start

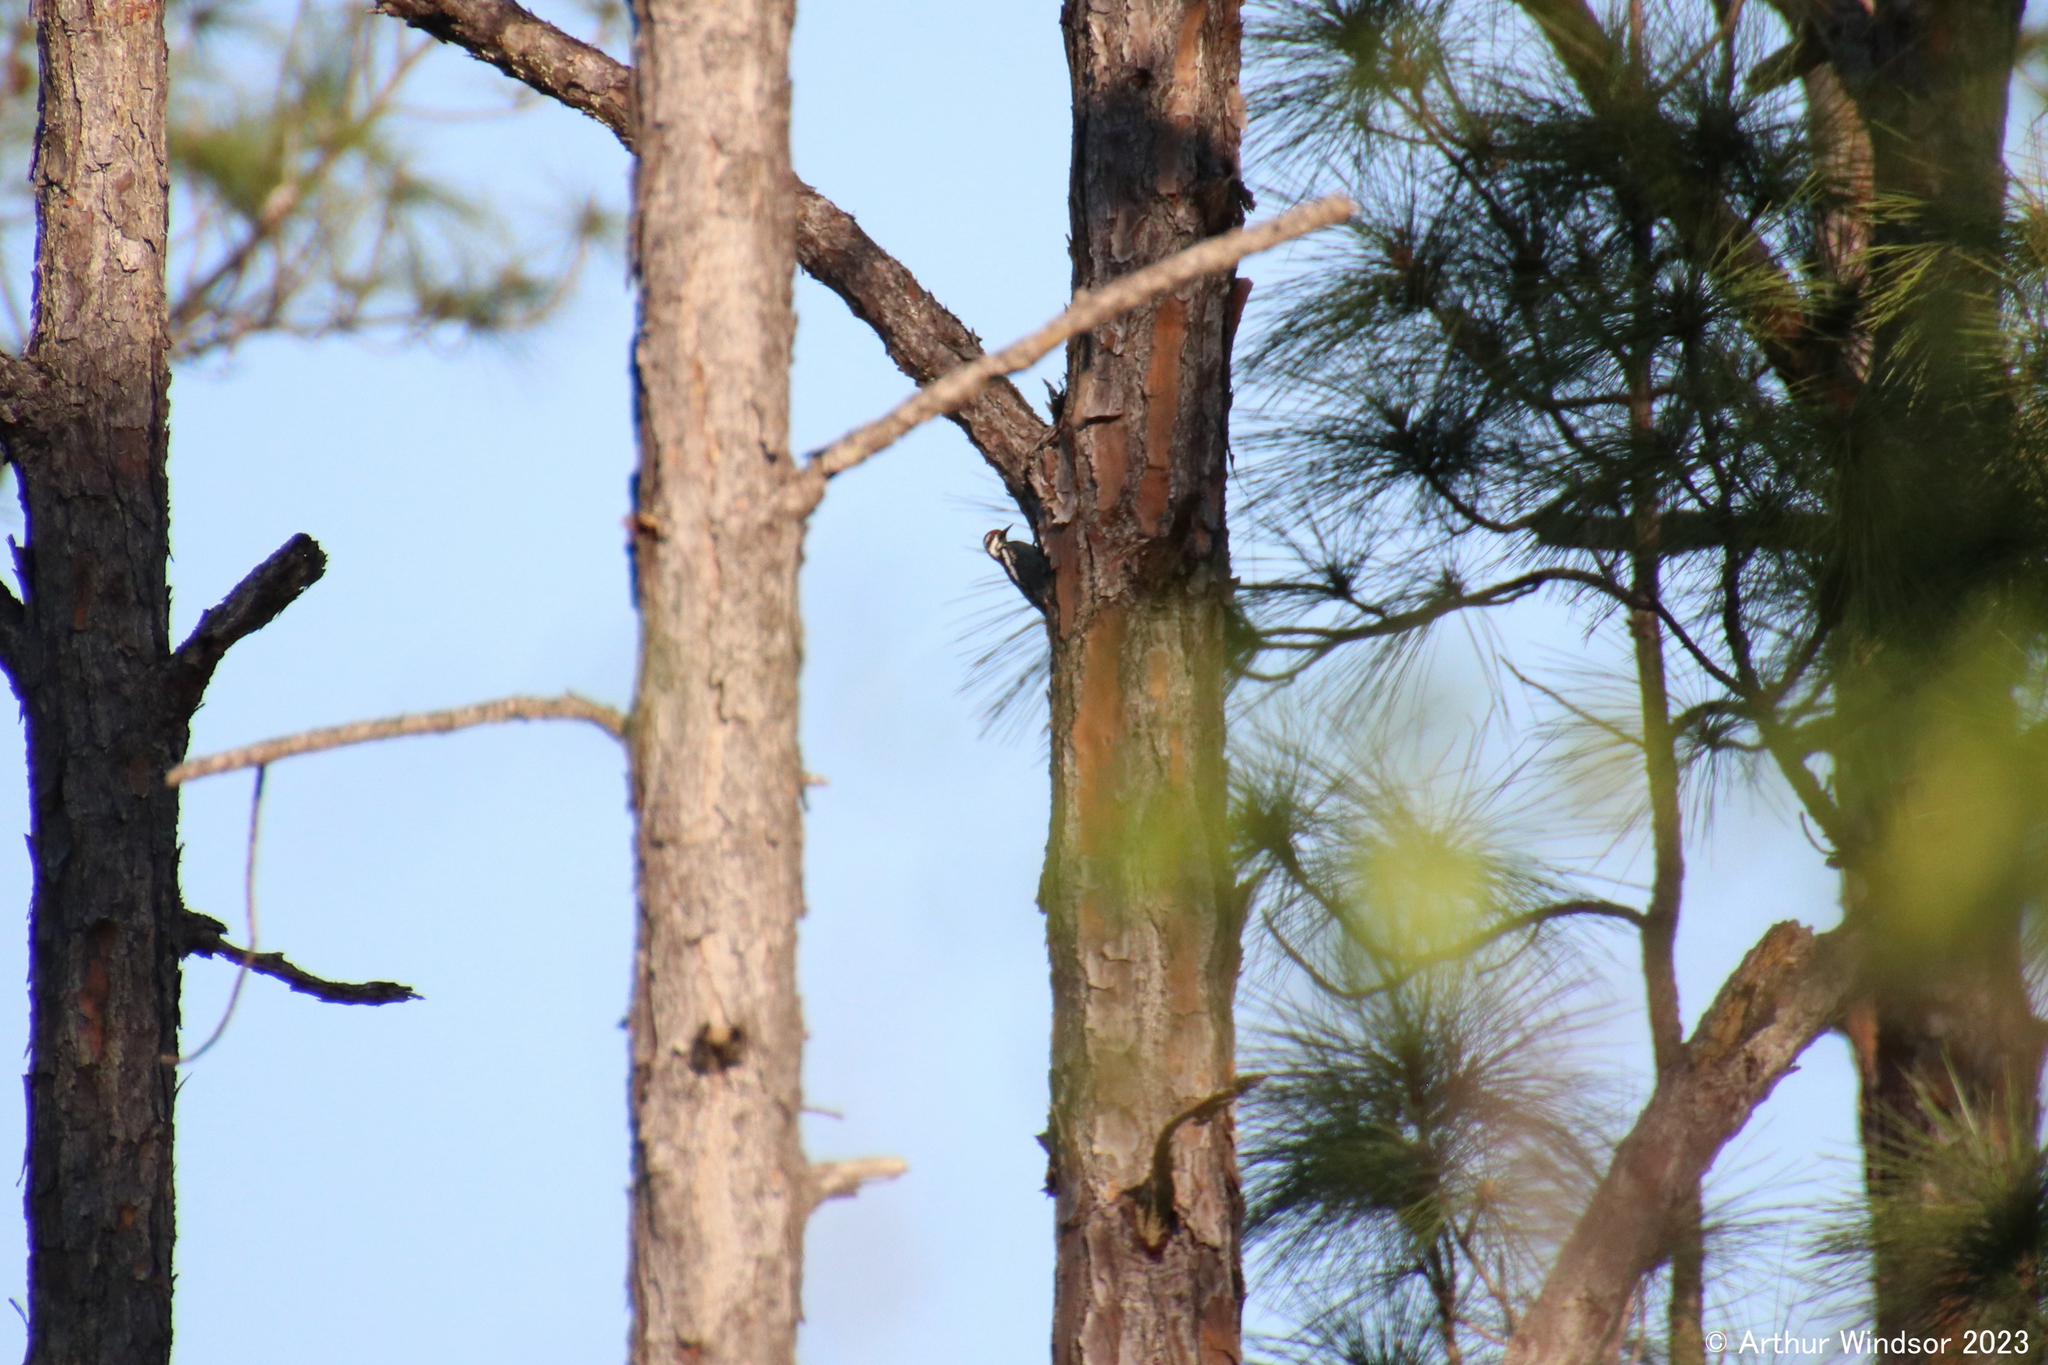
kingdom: Animalia
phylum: Chordata
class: Aves
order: Piciformes
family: Picidae
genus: Sphyrapicus
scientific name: Sphyrapicus varius
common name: Yellow-bellied sapsucker
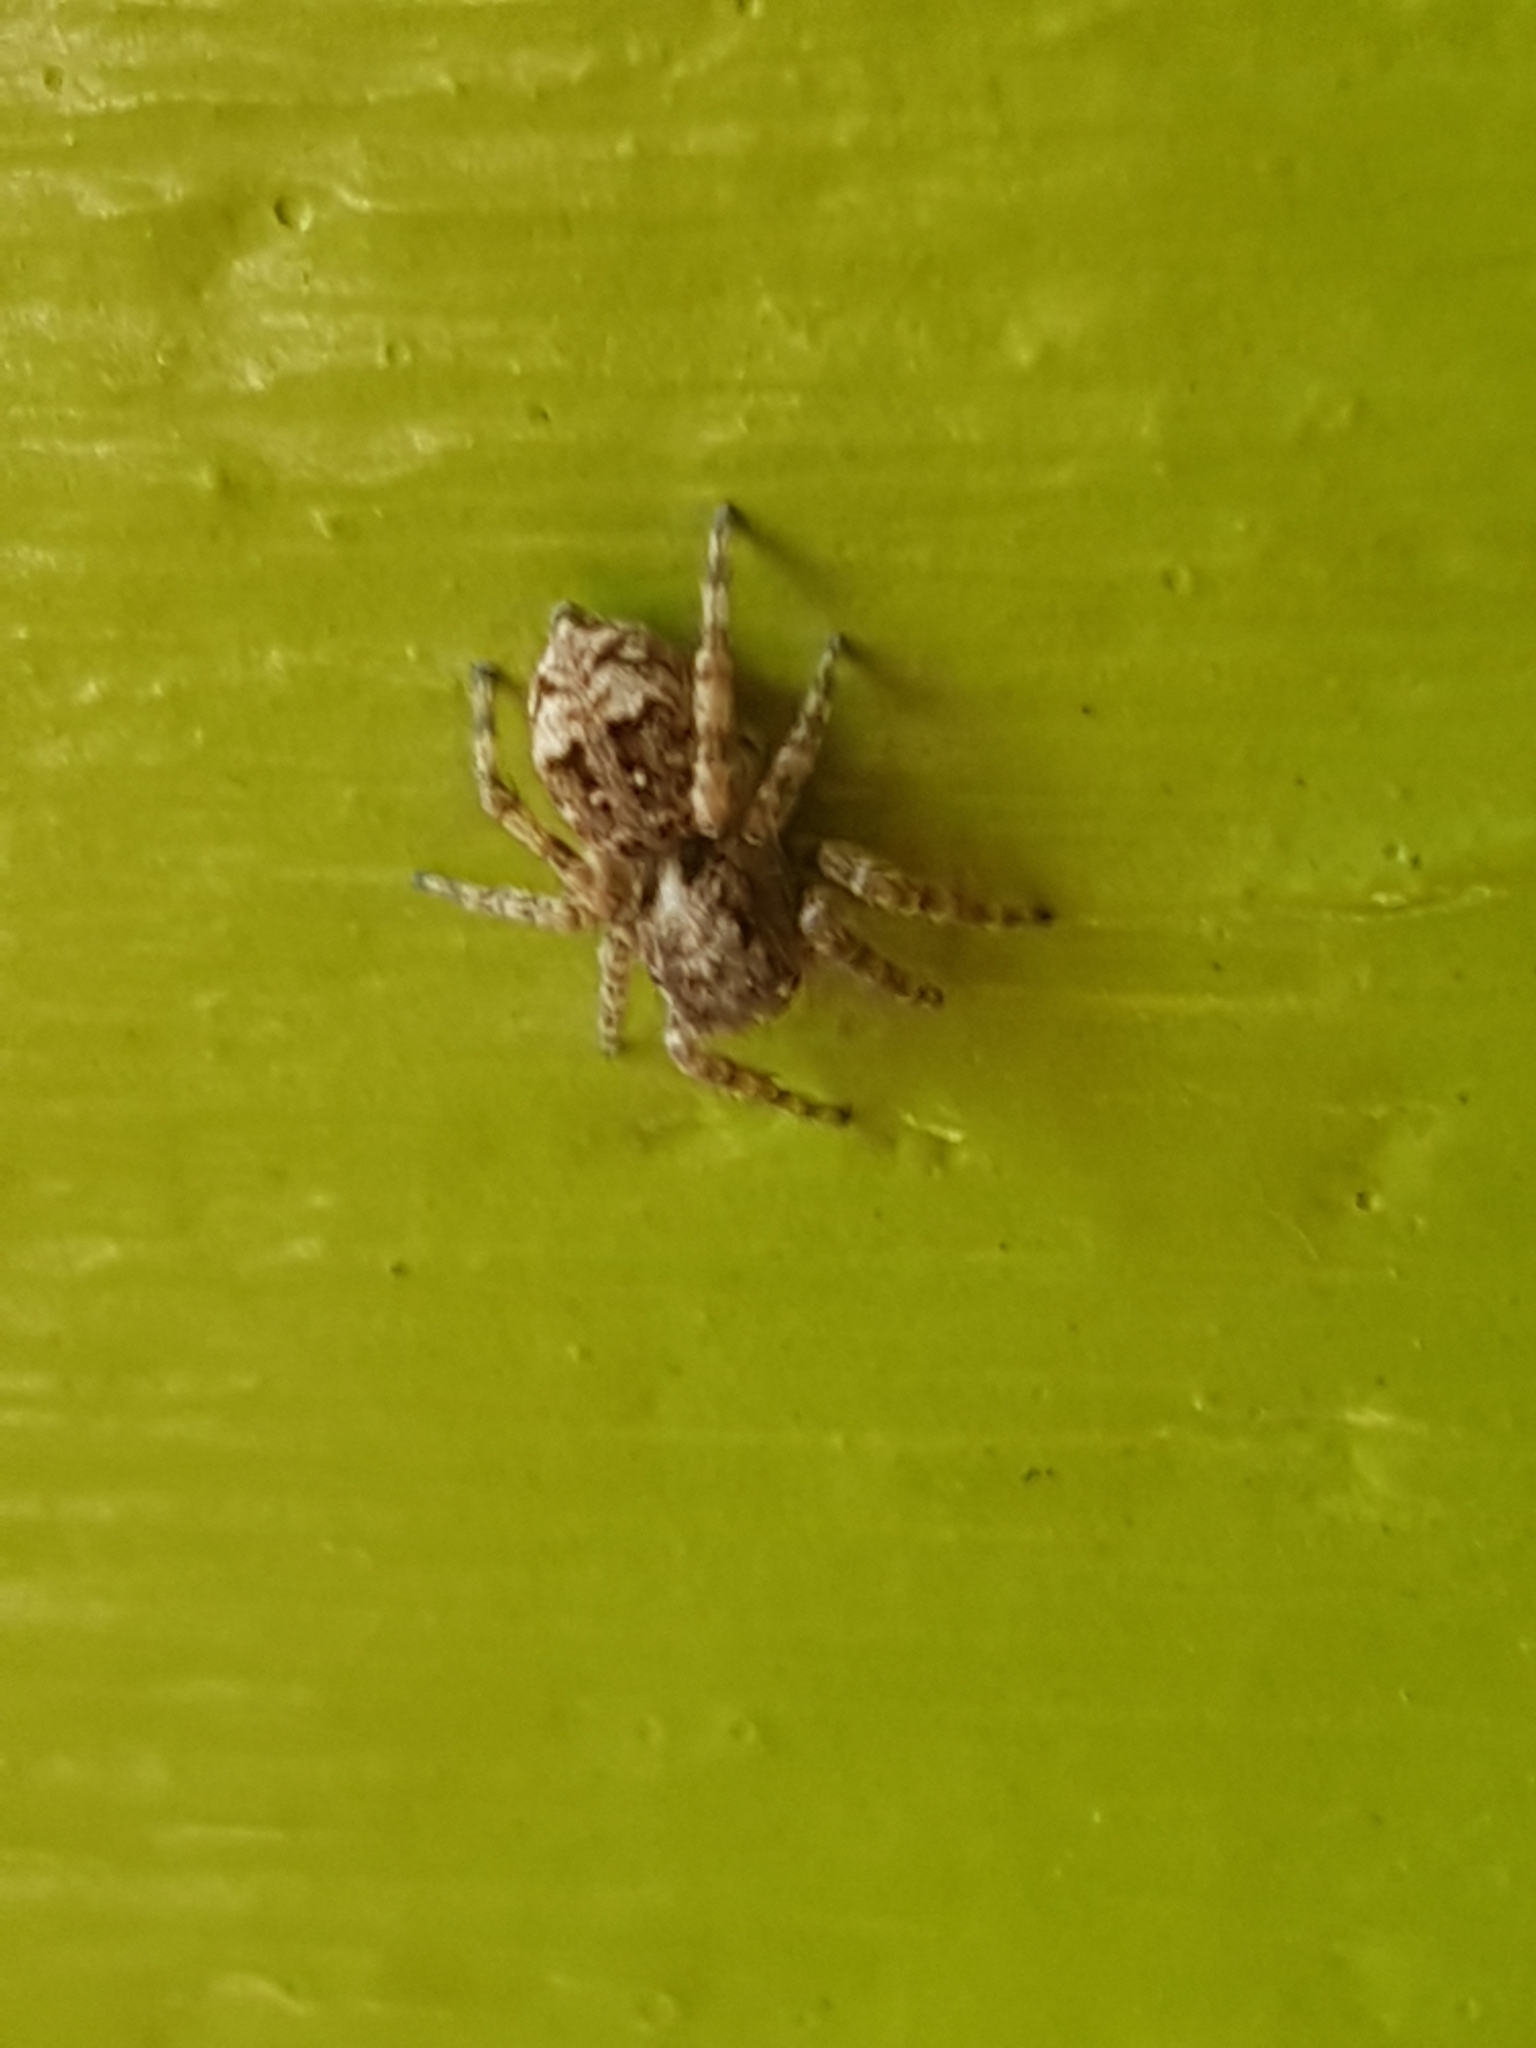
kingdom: Animalia
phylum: Arthropoda
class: Arachnida
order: Araneae
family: Salticidae
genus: Attulus
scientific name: Attulus fasciger
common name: Asiatic wall jumping spider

end

STATED EXERCISE
Update the data above by replacing each "common name" with "vernacular name" and keeping everything else the same. Leave the pictures out of your answer.

FINISHED EXERCISE
kingdom: Animalia
phylum: Chordata
class: Aves
order: Piciformes
family: Picidae
genus: Sphyrapicus
scientific name: Sphyrapicus varius
vernacular name: Yellow-bellied sapsucker
kingdom: Animalia
phylum: Arthropoda
class: Arachnida
order: Araneae
family: Salticidae
genus: Attulus
scientific name: Attulus fasciger
vernacular name: Asiatic wall jumping spider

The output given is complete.